## Given problem 1
In the interview piece about David Merrill below, why was his calculator battleship game never released? Answer in one to three sentences.

## Text section
BEGIN
3. And here is the Napkin PC, something I already showed to the i-team during our first meeting this spring. It is just a Design, BUT Siftables - you better hurry up! ;_)
Finally, I found the time to type up my 2nd INvenTERVIEW, where I interview great friends and people, who I have met on my path at MIT and my carreer. I try to show a more personal and different point of view than usually shown in the media.
Many more shall follow! Enjoy.
INvenTERVIEW – David Merrill
(Date: May, 2008)
David Merrill is a PhD candidate at the MIT Media Lab who I collaborated with in this year’s i-teams class at MIT. His technology that needed a clear path to the market is called Siftables:
I asked David to start telling his story from his childhood and how he might have gotten into things like Siftables and such!
“As a kid I always building with building blocks (he was especially referring to Lincoln Logs, something to get for your child maybe in the near future, besides LEGO and all that or maybe some Siftables…)!”
“I liked building!”,
That he really did, inHigh School (1992-1996) he got into programming, at least as far as the computers would allow him to go, at this time. First, he was programming on his school Texas Instruments calculator (TI)! On the calculator he made simple math programs to help his classmates, and even built a simple driving game with multiple levels. He started making a more sophisticated battleship game, which was "quite a large piece of software for a calculator!", but he got too busy with college applications to release it.
In calculus class he built a program for his TI, where adding up squares underneath a curve computed an approximation of the integral of the curve. Showing an early interest in Human Computer Interaction (HCI) Merrill was eager to find out how his fellow students would use his creations. The way to distribute programs at the time was through a cable to the other students’ calculators, an early peer-to-peer file sharing technique for mobile devices!
He was off to Stanford, and created his first website in his spare time at his job at the campus library.
“At that time, the question was: What are you supposed to have on your website? …Nobody knew what should have been there! Pictures of my friends, a bulletin board type system, Messages, which everyone could see, we used it to keep in touch.” – very much like today, I thought.
END
## Given problem 2
How many lines in the entries contain the string "Areas"? Give only the number.

## Exercise material
BEGIN
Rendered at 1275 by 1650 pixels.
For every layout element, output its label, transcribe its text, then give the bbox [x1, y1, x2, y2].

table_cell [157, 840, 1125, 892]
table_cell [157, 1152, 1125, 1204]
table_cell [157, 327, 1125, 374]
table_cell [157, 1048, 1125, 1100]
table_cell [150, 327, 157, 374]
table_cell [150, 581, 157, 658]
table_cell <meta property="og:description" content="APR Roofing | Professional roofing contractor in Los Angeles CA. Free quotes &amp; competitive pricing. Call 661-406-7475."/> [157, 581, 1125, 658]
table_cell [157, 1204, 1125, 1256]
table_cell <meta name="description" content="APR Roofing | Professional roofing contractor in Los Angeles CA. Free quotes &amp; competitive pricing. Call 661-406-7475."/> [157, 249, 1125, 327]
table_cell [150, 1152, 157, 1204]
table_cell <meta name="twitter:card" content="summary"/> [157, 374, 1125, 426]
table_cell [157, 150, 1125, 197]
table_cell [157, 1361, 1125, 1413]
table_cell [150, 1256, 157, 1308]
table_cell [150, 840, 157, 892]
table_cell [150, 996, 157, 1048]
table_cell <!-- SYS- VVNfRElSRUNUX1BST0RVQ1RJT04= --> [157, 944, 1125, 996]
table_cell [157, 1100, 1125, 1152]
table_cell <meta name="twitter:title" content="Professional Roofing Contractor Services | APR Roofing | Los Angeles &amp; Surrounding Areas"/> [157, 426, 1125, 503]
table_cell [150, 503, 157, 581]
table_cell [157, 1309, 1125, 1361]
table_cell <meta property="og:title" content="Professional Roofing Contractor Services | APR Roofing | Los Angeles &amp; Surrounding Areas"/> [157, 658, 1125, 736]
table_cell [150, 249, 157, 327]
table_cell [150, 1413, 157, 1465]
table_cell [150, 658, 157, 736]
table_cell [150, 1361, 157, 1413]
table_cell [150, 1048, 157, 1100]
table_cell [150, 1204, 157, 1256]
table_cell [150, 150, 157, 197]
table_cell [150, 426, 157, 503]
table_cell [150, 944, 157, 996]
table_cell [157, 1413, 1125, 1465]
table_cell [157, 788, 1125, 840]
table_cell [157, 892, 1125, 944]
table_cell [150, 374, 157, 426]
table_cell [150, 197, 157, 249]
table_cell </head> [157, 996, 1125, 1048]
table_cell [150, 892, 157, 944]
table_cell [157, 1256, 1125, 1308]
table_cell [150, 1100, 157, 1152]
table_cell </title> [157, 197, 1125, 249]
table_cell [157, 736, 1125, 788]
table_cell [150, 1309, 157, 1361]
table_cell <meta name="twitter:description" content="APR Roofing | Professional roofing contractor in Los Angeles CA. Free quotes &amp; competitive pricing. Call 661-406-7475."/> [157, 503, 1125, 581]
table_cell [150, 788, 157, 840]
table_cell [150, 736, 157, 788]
END
## Exercise solution 1
He got too busy with college applications to release it.

## Exercise solution 2
2